# Tasks to complete
**A.** According to the article on Reliance Big Entertainment, why do major Hollywood studios give stars advances to develop projects of their choice? Answer in one to three sentences.
**B.** In the article on Reliance Big Entertainment, which agency is the company buying a small share in the stars' deals from?
**C.** Please write out the stretch of the article on Reliance Big Entertainment from "Reliance’s Free Gift" through "with the studio.".

Reliance’s Free Gift to Hollywood Stars
Amit Khanna is at it again, mouthing mindboggling numbers in dollars and peddling steamy dreams to grab headlines. One hopes it works this time. It has not worked in the past and Gujarati moneybags have burnt their hands badly in Khanna’s super-hyped dream ventures like Plus Channel.
The dream news is that Reliance Big Entertainment (RBE) signs George Clooney, Chris Columbus, Tom Hanks, Jim Carrey, Brad Pitt, Nicholas Cage, and a host of other Hollywood names. What actually is happening is quite different. Major Hollywood studios give a lot of money as an advance or grant to Hollywood stars to develop scripts and film projects of their choice with a condition that they will have the right to have the first-look at it. It is the usual practice in Hollywood and a way to keep the important stars engaged with the studio.
What RBE, a part of the cash rich Reliance Dhirubhai Ambani Group (RDAG), is doing is buying a small share in such deals from LA based Creative Artists Agency (CAA) that reprsents these stars. RBE will have no control over the process, whatsoever. They are in a way paying a fees, amount not yet disclosed, to use these big international names on their marquee. They claim and hope that in case these films are developed and presented to the studios and get made finally, RBE may have the rights to distribute them in India, PROVIDED, it foots fifty percent of their production bill.
Is it an intelligent move? Hardly. The nature of the deal is a clear giveaway. It looks more like a move to fool ignorant Reliance investors. As far as the Hollywood stars and studios are concerned, it is easy money coming their way without serious commitments, commercial or otherwise. They are always on the look-out for free coin to develop film projects that may be considered commercially risky but are useful in garnering critical acclaim and Oscar nominations.

# Recorded information
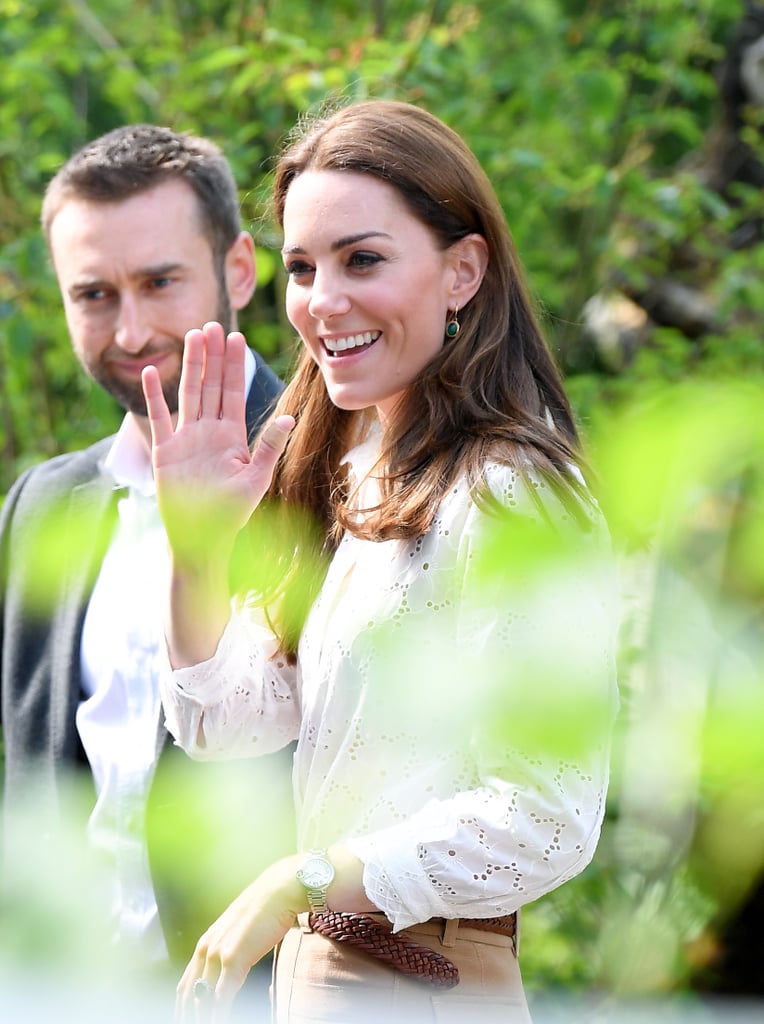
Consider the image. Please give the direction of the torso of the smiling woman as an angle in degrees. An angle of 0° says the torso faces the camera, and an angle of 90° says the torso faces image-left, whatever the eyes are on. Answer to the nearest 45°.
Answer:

# Answers to this exercise
**A.** The studios attach a condition that they get the right to the first look at the resulting scripts and projects. The article says this is usual practice in Hollywood and a way to keep the important stars engaged with the studio.

**B.** The LA-based Creative Artists Agency (CAA), which represents the stars.

**C.**
Reliance’s Free Gift to Hollywood Stars
Amit Khanna is at it again, mouthing mindboggling numbers in dollars and peddling steamy dreams to grab headlines. One hopes it works this time. It has not worked in the past and Gujarati moneybags have burnt their hands badly in Khanna’s super-hyped dream ventures like Plus Channel.
The dream news is that Reliance Big Entertainment (RBE) signs George Clooney, Chris Columbus, Tom Hanks, Jim Carrey, Brad Pitt, Nicholas Cage, and a host of other Hollywood names. What actually is happening is quite different. Major Hollywood studios give a lot of money as an advance or grant to Hollywood stars to develop scripts and film projects of their choice with a condition that they will have the right to have the first-look at it. It is the usual practice in Hollywood and a way to keep the important stars engaged with the studio.